# What the exercise asks:
Reproduce, exactly and only, the lines of the data that follows from the one containing "48: (832, 374, 1.73)" down to the one containing "3: (818, 188, 1.74)", without pictures.

Saved data entries
<<<<

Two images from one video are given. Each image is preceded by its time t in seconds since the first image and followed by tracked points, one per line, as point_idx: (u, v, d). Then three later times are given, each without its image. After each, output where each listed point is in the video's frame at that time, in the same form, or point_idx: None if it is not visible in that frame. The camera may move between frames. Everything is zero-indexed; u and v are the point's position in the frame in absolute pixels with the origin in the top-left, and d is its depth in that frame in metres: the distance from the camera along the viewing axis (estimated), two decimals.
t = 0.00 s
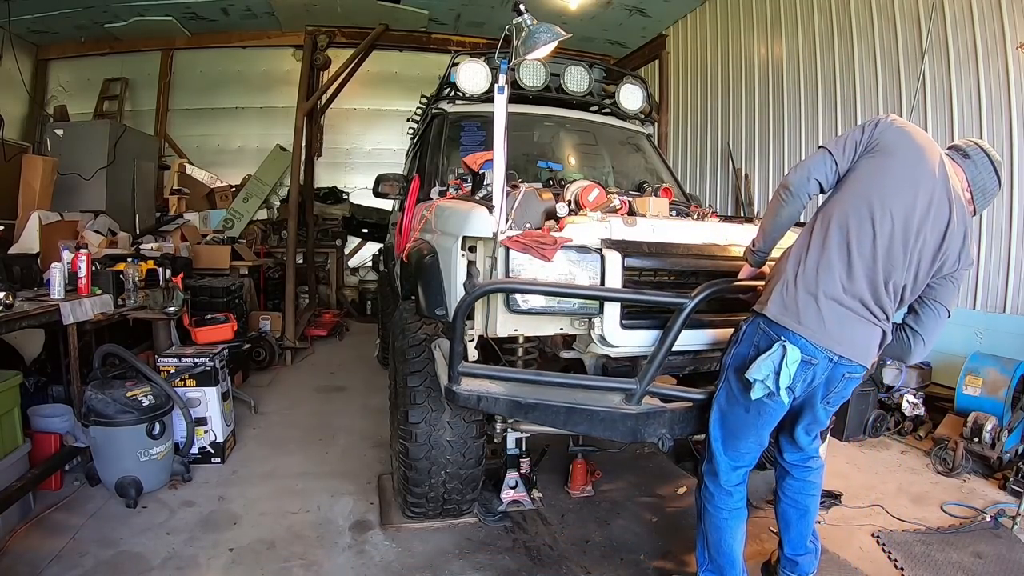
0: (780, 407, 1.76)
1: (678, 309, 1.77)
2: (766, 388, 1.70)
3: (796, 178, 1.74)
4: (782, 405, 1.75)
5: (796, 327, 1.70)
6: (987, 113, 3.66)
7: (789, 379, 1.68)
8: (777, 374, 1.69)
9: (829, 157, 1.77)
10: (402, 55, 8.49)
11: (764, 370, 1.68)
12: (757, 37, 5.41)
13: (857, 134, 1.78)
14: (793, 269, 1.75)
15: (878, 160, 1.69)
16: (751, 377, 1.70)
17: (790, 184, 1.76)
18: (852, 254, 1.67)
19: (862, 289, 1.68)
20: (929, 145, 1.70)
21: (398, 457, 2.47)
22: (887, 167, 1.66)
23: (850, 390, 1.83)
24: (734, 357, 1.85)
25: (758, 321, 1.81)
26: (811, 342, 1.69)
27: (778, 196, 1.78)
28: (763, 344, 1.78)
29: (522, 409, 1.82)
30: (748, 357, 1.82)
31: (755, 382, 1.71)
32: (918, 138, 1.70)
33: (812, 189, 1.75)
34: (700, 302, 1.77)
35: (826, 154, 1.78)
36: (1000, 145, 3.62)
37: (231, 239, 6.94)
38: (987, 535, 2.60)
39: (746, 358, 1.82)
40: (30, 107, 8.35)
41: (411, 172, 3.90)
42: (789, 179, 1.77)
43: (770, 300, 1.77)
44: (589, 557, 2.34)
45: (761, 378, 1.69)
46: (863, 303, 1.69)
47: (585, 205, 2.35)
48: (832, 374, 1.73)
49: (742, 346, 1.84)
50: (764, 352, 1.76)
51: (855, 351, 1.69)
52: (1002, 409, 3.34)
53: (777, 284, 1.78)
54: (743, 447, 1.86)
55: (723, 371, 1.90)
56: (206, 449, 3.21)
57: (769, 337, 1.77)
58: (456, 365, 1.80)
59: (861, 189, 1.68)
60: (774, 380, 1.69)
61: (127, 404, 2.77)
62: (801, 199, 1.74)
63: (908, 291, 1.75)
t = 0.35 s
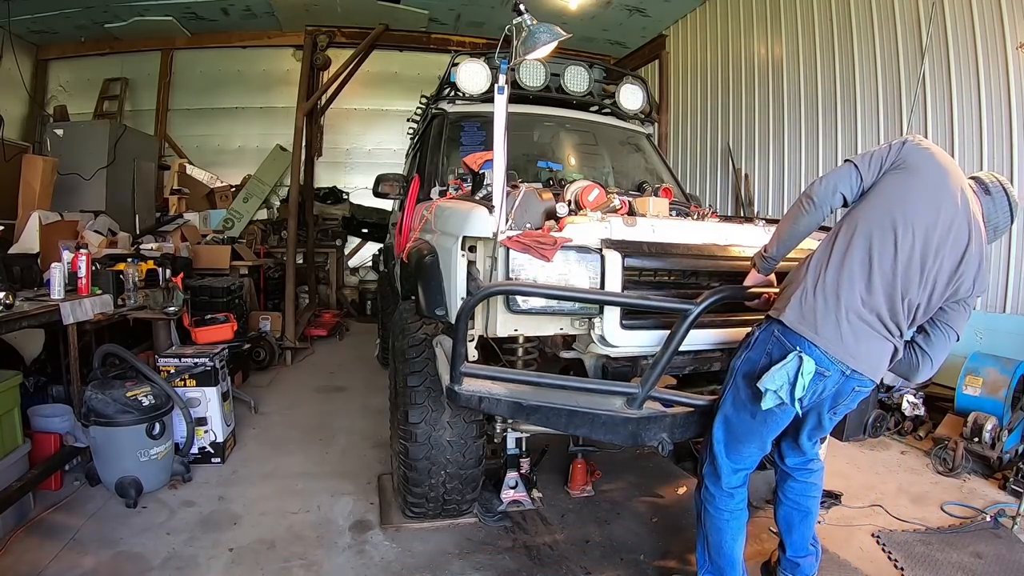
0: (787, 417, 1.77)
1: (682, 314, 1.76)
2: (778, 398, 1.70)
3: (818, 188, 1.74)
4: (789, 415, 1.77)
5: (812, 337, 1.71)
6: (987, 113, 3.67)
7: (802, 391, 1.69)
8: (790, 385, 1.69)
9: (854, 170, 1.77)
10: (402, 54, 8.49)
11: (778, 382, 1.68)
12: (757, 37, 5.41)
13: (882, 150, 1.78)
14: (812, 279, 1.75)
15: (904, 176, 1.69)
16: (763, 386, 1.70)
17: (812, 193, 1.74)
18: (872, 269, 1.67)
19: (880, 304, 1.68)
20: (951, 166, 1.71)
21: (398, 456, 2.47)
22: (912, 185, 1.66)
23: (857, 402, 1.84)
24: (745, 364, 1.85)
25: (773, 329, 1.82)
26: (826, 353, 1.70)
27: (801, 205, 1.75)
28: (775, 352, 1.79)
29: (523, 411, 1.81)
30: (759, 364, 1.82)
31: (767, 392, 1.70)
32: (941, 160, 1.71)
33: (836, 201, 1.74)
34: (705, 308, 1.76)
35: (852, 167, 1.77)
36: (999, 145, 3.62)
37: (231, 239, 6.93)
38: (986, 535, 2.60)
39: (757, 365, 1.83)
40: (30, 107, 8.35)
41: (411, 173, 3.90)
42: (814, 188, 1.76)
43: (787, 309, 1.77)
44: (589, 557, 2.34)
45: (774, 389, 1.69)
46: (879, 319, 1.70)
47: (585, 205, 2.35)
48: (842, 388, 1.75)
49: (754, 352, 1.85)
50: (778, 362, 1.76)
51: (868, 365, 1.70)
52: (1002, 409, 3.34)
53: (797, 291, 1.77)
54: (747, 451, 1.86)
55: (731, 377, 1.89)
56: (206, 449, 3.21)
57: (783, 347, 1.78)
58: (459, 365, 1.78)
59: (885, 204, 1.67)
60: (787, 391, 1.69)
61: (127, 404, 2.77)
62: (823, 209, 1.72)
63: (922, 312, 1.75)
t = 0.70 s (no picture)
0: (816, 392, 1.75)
1: (712, 298, 1.71)
2: (797, 372, 1.69)
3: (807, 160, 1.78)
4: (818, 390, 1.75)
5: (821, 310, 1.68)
6: (987, 113, 3.67)
7: (821, 361, 1.68)
8: (808, 359, 1.68)
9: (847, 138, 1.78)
10: (402, 55, 8.49)
11: (796, 355, 1.68)
12: (757, 37, 5.41)
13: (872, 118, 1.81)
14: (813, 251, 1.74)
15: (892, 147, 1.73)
16: (781, 362, 1.69)
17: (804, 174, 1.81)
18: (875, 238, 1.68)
19: (886, 274, 1.69)
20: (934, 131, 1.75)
21: (398, 456, 2.47)
22: (898, 156, 1.70)
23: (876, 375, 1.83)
24: (758, 349, 1.82)
25: (781, 308, 1.79)
26: (839, 323, 1.68)
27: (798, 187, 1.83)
28: (787, 331, 1.77)
29: (545, 397, 1.76)
30: (772, 346, 1.80)
31: (785, 367, 1.69)
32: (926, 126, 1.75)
33: (828, 168, 1.76)
34: (736, 293, 1.71)
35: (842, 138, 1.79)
36: (999, 145, 3.62)
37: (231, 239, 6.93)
38: (986, 535, 2.60)
39: (769, 348, 1.80)
40: (30, 107, 8.36)
41: (411, 173, 3.90)
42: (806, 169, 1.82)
43: (792, 278, 1.75)
44: (589, 557, 2.34)
45: (793, 363, 1.68)
46: (886, 289, 1.70)
47: (585, 205, 2.35)
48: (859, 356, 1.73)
49: (767, 335, 1.82)
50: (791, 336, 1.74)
51: (880, 330, 1.69)
52: (1002, 409, 3.34)
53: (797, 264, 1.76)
54: (768, 446, 1.83)
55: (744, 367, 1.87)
56: (206, 449, 3.21)
57: (794, 323, 1.75)
58: (477, 347, 1.71)
59: (879, 171, 1.70)
60: (806, 363, 1.68)
61: (127, 404, 2.77)
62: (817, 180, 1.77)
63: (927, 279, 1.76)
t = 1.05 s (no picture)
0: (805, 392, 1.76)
1: (706, 289, 1.74)
2: (784, 374, 1.70)
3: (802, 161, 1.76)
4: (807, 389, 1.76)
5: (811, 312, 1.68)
6: (987, 113, 3.67)
7: (807, 362, 1.69)
8: (794, 359, 1.69)
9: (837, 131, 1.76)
10: (402, 55, 8.49)
11: (782, 357, 1.68)
12: (757, 37, 5.41)
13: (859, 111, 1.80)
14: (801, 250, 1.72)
15: (877, 144, 1.74)
16: (768, 364, 1.69)
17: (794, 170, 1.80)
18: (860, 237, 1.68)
19: (871, 273, 1.70)
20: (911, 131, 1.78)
21: (398, 456, 2.47)
22: (883, 156, 1.72)
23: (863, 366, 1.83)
24: (742, 352, 1.81)
25: (766, 308, 1.77)
26: (828, 324, 1.68)
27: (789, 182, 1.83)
28: (772, 331, 1.75)
29: (537, 390, 1.78)
30: (756, 349, 1.78)
31: (772, 369, 1.70)
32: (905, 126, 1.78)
33: (823, 169, 1.75)
34: (728, 284, 1.75)
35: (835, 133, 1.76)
36: (999, 145, 3.62)
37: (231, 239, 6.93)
38: (987, 535, 2.60)
39: (754, 350, 1.78)
40: (30, 107, 8.36)
41: (411, 172, 3.90)
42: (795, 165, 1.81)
43: (779, 277, 1.73)
44: (589, 557, 2.34)
45: (778, 364, 1.69)
46: (872, 288, 1.70)
47: (585, 205, 2.35)
48: (846, 353, 1.74)
49: (751, 336, 1.80)
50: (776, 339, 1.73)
51: (866, 329, 1.70)
52: (1002, 409, 3.34)
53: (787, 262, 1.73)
54: (758, 446, 1.82)
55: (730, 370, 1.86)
56: (206, 449, 3.21)
57: (779, 325, 1.74)
58: (470, 343, 1.74)
59: (866, 169, 1.71)
60: (791, 364, 1.69)
61: (127, 404, 2.77)
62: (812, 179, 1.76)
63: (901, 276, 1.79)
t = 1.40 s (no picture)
0: (832, 390, 1.77)
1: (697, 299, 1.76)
2: (822, 372, 1.68)
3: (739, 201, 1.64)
4: (834, 387, 1.76)
5: (841, 320, 1.65)
6: (987, 113, 3.67)
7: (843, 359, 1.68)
8: (832, 357, 1.67)
9: (778, 139, 1.61)
10: (402, 55, 8.49)
11: (821, 356, 1.66)
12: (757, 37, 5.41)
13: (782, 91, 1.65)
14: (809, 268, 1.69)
15: (820, 134, 1.65)
16: (807, 363, 1.66)
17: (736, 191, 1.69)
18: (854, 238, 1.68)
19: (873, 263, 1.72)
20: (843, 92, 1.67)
21: (398, 456, 2.47)
22: (844, 151, 1.66)
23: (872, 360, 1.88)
24: (768, 354, 1.76)
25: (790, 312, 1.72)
26: (859, 321, 1.68)
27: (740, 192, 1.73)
28: (801, 333, 1.71)
29: (542, 411, 1.78)
30: (784, 351, 1.73)
31: (811, 369, 1.67)
32: (834, 87, 1.66)
33: (769, 202, 1.62)
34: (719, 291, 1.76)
35: (768, 155, 1.59)
36: (999, 145, 3.62)
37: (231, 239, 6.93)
38: (986, 535, 2.60)
39: (783, 352, 1.73)
40: (30, 107, 8.36)
41: (411, 173, 3.90)
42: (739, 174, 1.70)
43: (801, 300, 1.69)
44: (589, 557, 2.34)
45: (818, 364, 1.66)
46: (877, 273, 1.73)
47: (585, 205, 2.35)
48: (874, 337, 1.78)
49: (776, 339, 1.74)
50: (810, 341, 1.69)
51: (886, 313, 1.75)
52: (1002, 409, 3.34)
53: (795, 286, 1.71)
54: (778, 446, 1.79)
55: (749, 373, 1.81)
56: (206, 449, 3.21)
57: (809, 327, 1.70)
58: (469, 366, 1.75)
59: (835, 174, 1.66)
60: (830, 362, 1.67)
61: (127, 404, 2.77)
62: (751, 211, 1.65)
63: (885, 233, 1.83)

>>>>

# The answer:
48: (832, 374, 1.73)
49: (742, 346, 1.84)
50: (764, 352, 1.76)
51: (855, 351, 1.69)
52: (1002, 409, 3.34)
53: (777, 284, 1.78)
54: (743, 447, 1.86)
55: (723, 371, 1.90)
56: (206, 449, 3.21)
57: (769, 337, 1.77)
58: (456, 365, 1.80)
59: (861, 189, 1.68)
60: (774, 380, 1.69)
61: (127, 404, 2.77)
62: (801, 199, 1.74)
63: (908, 291, 1.75)
t = 0.35 s
0: (787, 417, 1.77)
1: (682, 314, 1.76)
2: (778, 398, 1.70)
3: (818, 188, 1.74)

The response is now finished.